══ Data supplied ══
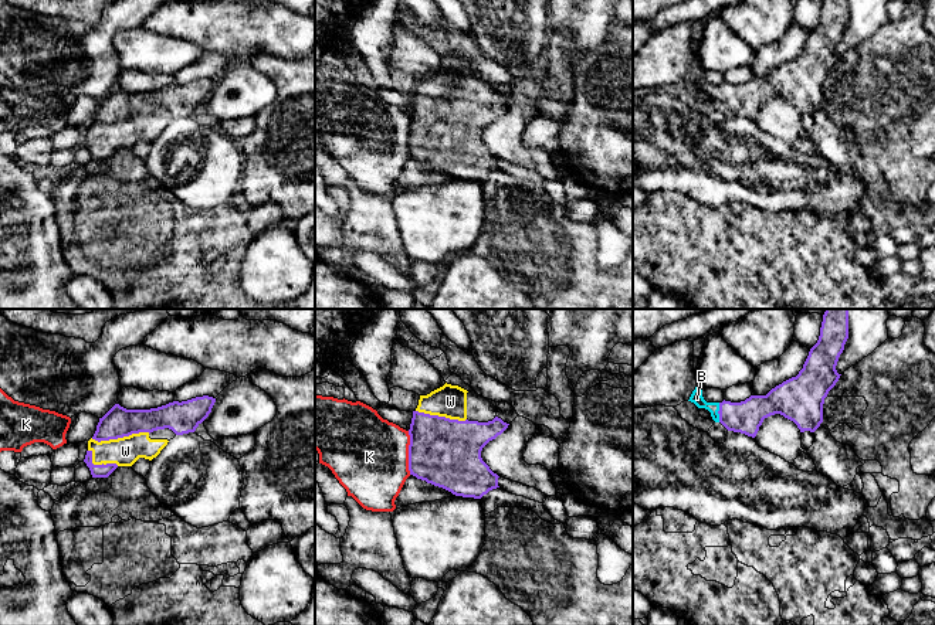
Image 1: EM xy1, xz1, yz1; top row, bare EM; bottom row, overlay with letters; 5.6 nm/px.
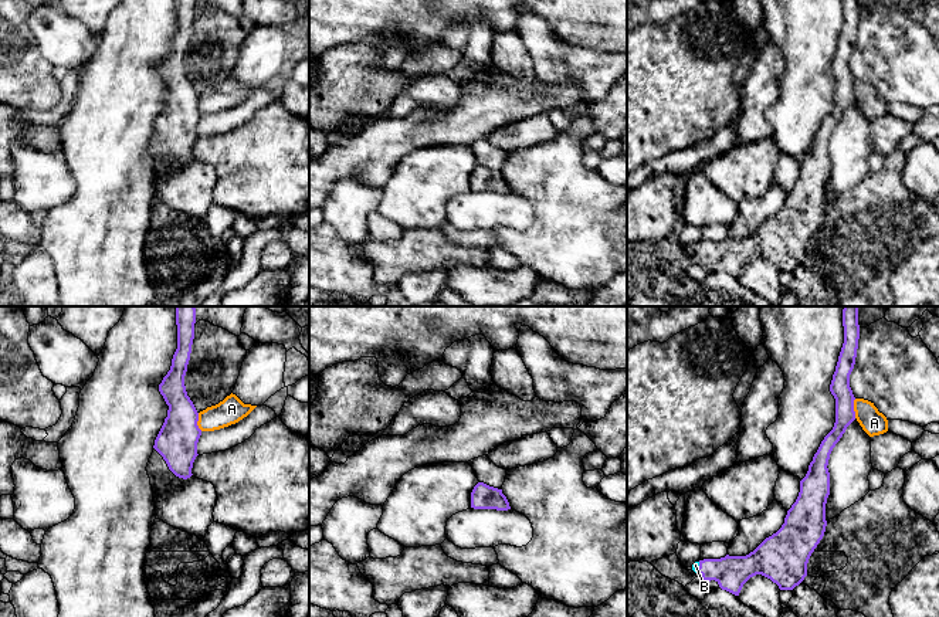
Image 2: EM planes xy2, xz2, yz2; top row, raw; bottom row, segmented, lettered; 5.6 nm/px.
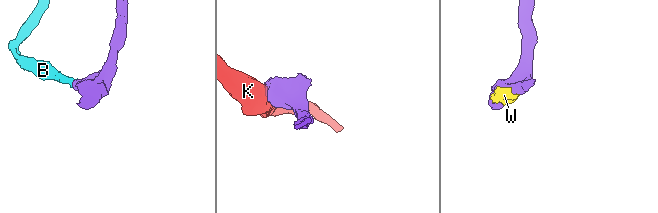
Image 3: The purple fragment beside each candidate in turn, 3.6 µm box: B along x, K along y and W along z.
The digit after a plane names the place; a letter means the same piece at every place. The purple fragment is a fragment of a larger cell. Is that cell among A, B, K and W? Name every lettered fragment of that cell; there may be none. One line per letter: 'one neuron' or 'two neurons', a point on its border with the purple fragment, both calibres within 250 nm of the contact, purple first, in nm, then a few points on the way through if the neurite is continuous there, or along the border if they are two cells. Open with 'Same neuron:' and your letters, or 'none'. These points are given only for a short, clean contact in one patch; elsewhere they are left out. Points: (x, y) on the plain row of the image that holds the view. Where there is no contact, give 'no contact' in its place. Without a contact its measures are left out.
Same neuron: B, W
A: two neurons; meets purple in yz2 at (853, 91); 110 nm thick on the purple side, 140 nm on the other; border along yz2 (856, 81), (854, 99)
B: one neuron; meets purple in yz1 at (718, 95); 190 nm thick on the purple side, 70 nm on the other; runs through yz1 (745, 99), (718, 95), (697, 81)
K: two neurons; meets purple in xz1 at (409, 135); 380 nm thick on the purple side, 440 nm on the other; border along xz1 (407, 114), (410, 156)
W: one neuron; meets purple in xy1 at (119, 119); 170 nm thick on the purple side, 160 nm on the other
═══
▶ [Exercise]:
Leaving out all pictures, set down exactly the lines of the material above, from the line with "Image 2: EM" to the line with "Image 3: The" inclusive, and no others.

▶ [Answer to this exercise]:
Image 2: EM planes xy2, xz2, yz2; top row, raw; bottom row, segmented, lettered; 5.6 nm/px.
Image 3: The purple fragment beside each candidate in turn, 3.6 µm box: B along x, K along y and W along z.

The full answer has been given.